Required action: Of the material below, only the lines from the line containing "table lamp: present" down to the line containing "bottle: none [71,345,173,509]" belong in the answer, written out exactly.

Extracted records:
+-------+
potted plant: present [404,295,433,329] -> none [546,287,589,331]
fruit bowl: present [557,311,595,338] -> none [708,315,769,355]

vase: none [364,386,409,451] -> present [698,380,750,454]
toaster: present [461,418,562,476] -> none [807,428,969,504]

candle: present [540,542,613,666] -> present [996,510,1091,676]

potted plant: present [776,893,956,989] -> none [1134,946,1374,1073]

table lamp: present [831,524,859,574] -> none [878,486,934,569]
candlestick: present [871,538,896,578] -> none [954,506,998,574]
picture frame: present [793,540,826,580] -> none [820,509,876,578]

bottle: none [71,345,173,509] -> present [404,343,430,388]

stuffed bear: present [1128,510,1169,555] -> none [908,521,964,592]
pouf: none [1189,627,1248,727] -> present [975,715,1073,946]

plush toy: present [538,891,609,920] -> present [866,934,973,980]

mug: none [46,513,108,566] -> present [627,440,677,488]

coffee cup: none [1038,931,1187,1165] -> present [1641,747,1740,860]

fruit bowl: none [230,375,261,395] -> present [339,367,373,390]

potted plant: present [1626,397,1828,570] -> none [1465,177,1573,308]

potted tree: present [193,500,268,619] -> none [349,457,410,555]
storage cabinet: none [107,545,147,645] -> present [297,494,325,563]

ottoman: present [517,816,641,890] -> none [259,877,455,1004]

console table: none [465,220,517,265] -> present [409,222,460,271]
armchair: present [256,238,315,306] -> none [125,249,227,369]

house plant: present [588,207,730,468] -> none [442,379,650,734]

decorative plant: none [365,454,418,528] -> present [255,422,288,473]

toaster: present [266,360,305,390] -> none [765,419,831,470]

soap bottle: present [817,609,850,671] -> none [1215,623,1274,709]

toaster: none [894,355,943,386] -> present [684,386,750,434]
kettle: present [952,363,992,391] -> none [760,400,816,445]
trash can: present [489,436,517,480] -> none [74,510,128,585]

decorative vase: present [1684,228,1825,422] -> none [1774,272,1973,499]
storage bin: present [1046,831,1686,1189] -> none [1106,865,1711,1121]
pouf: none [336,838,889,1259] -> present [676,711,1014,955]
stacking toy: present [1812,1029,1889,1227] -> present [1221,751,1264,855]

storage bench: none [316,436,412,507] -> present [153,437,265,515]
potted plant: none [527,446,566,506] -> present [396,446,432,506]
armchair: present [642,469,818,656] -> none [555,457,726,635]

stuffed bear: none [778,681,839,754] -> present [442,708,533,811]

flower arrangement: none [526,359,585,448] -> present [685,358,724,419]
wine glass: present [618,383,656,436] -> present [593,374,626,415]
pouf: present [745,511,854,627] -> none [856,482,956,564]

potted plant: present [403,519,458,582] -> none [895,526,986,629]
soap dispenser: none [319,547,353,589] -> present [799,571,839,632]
+-------+
Reply to the task:
table lamp: present [831,524,859,574] -> none [878,486,934,569]
candlestick: present [871,538,896,578] -> none [954,506,998,574]
picture frame: present [793,540,826,580] -> none [820,509,876,578]

bottle: none [71,345,173,509] -> present [404,343,430,388]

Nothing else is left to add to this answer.